It is available, in many locations, but only for a very select patient population meeting a long list of inclusion/exclusion criteria. The short answer is otherwise inoperable (by standard AVR) but it's not nearly that simple. There are Consensus Documents ("industry" approved recommendations for how to integrate into practice) for TAVR now available online that have basically everything you could ever want to know about TAVR, including the selection criteria:
http://content.onlinejacc.org/cgi/reprint/59/13/1200.pdf.

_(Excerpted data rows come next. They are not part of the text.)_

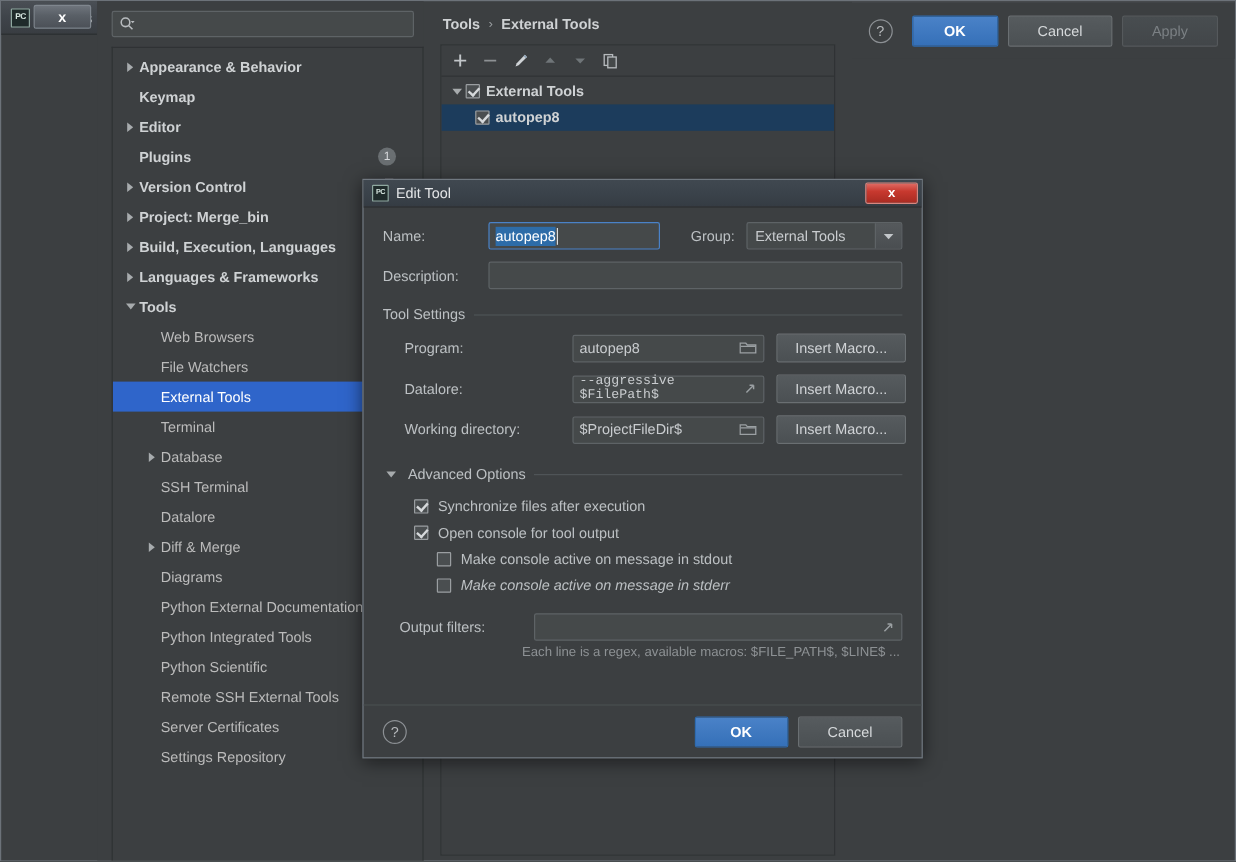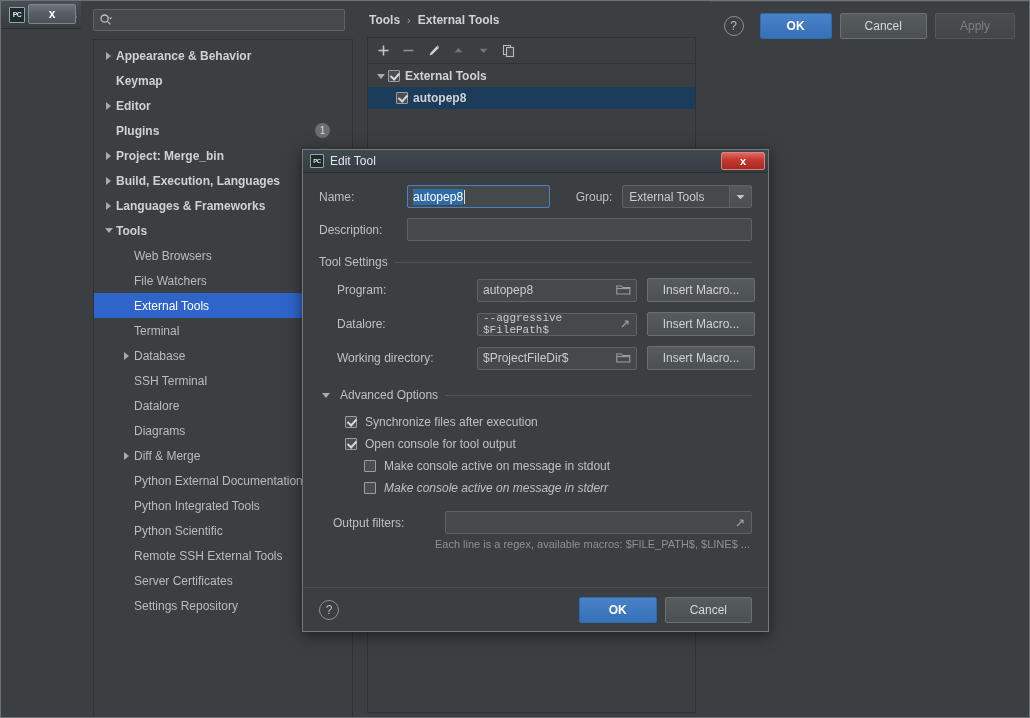--- a/index.html
+++ b/index.html
@@ -305,20 +305,28 @@
               <span class="arrow collapsed"></span>
               <span class="tlabel">Editor</span>
             </div>
             <div class="trow top">
               <span class="arrow"></span>
               <span class="tlabel">Plugins</span>
               <span class="badge-num">1</span>
             </div>
             <div class="trow top">
               <span class="arrow collapsed"></span>
+              <span class="tlabel">Version Control</span>
+              <span class="copy-mark"><svg width="12" height="12" viewBox="0 0 14 14">
+                  <rect x="1.5" y="1.5" width="7" height="9" fill="none" stroke="#8a8f92" stroke-width="1.1"></rect>
+                  <rect x="4.5" y="3.5" width="7" height="9" fill="#3c3f41" stroke="#8a8f92" stroke-width="1.1"></rect>
+                </svg></span>
+            </div>
+            <div class="trow top">
+              <span class="arrow collapsed"></span>
               <span class="tlabel">Project: Merge_bin</span>
               <span class="copy-mark"><svg width="12" height="12" viewBox="0 0 14 14">
                   <rect x="1.5" y="1.5" width="7" height="9" fill="none" stroke="#8a8f92" stroke-width="1.1"></rect>
                   <rect x="4.5" y="3.5" width="7" height="9" fill="#3c3f41" stroke="#8a8f92" stroke-width="1.1"></rect>
                 </svg></span>
             </div>
             <div class="trow top">
               <span class="arrow collapsed"></span>
               <span class="tlabel">Build, Execution, Languages</span>
             </div>
@@ -368,26 +376,26 @@
             </div>
             <div class="trow" style="padding-left: 26px;">
               <span class="arrow"></span>
               <span class="tlabel">Datalore</span>
               <span class="copy-mark"><svg width="12" height="12" viewBox="0 0 14 14">
                   <rect x="1.5" y="1.5" width="7" height="9" fill="none" stroke="#8a8f92" stroke-width="1.1"></rect>
                   <rect x="4.5" y="3.5" width="7" height="9" fill="#3c3f41" stroke="#8a8f92" stroke-width="1.1"></rect>
                 </svg></span>
             </div>
             <div class="trow" style="padding-left: 26px;">
+              <span class="arrow collapsed"></span>
+              <span class="tlabel">Diff &amp; Merge</span>
+            </div>
+            <div class="trow" style="padding-left: 26px;">
               <span class="arrow"></span>
               <span class="tlabel">Diagrams</span>
-            </div>
-            <div class="trow" style="padding-left: 26px;">
-              <span class="arrow collapsed"></span>
-              <span class="tlabel">Diff &amp; Merge</span>
             </div>
             <div class="trow" style="padding-left: 26px;">
               <span class="arrow"></span>
               <span class="tlabel">Python External Documentation</span>
             </div>
             <div class="trow" style="padding-left: 26px;">
               <span class="arrow"></span>
               <span class="tlabel">Python Integrated Tools</span>
               <span class="copy-mark"><svg width="12" height="12" viewBox="0 0 14 14">
                   <rect x="1.5" y="1.5" width="7" height="9" fill="none" stroke="#8a8f92" stroke-width="1.1"></rect>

Increasing use of TAVR (expanding the patient group) in the US seems very likely as the technology evolves, as many expert surgeons are saying, but obviously there are no guarantees on timing or degrees of success. Often lost in the hope for the future of TAVR is the fact that standard AVR in low risk patients is already extremely safe, and it may be quite some time before TAVR ever begins to approach that and offer true clinical benefit.
I read an earlier version of the Consensus Documents a few months ago, prior to final publication, that I think had even more information, and for those with interest, it is pretty fascinating to learn more about the technology. One example, some procedures have been done without general anesthesia! :eek2: Potential complications have gotten a lot of attention, particularly stroke, but there are actually pros and cons depending on the complication. For instance, the risk of developing A-Fib has shown to be lower, while on the other hand, the risk of developing heart block requiring pacemaker has shown to be higher (as much as 40% odds with the Medtronic valve - wow!).
Anyway, back to the future of the TAVR, just to save everyone time reading through, here's part of what these guidelines have to say about expanding the patient groups in the future:
"Valve-in-Valve:
Although repeat operation can be considered, an attractive option is to use a TAVR procedure in which the device is deployed within the previously placed bioprosthesis (209,249–254). In multiple small series, transcatheter aortic valve-in-valve implantation appears to be a safe option for the management of bioprosthetic valve failure in patients at high risk for reoperative conventional AVR. In this setting, coronary anatomy should be carefully defined in order to minimize the possibility of coronary obstruction by the transcatheter prosthesis (209,220,250,255). In addition, valve-in-valve procedures require a large enough bioprosthetic valve inserted at the index operation to prevent patient prosthetic mismatch with the TAVR valve.
Bicuspid Valve:
The asymmetric valvular anatomy often seen with a bicuspid aortic valve theoretically predisposes to a noncircular expansion of the TAVR device, thereby creating an increased risk of paravalvular regurgitation (256). Because of this concern, the presence of a bicuspid aortic valve is considered a relative contraindication to TAVR. Since bicuspid aortic valve patients have generally been excluded from major TAVR trials, there is little clinical experience in this area. Several centers, however, have achieved reasonable success in selected bicuspid aortic valve patients with AS.
Lower Risk Populations:
Data from the STS Registry indicate that approximately 10% of patients undergoing AVR have an STS score 8 and therefore would be potential candidates for TAVR using current selection criteria. There has been interest in expanding the potential group of candidates for TAVR to include patients with an STS score 4. This would broaden to 25% the number of patients who might be treated with TAVR rather than AVR. There has been concern about the potential for “selection creep,” with more lower-risk patients treated with TAVR. This should be avoided until more evidence-based data become available on the outcome of TAVR versus AVR in these patients. The planned and ongoing trials evaluating both the Sapien and the CoreValve in lower-risk populations will be of central importance in identifying subsequent utilization of this technology in expanded patient groups."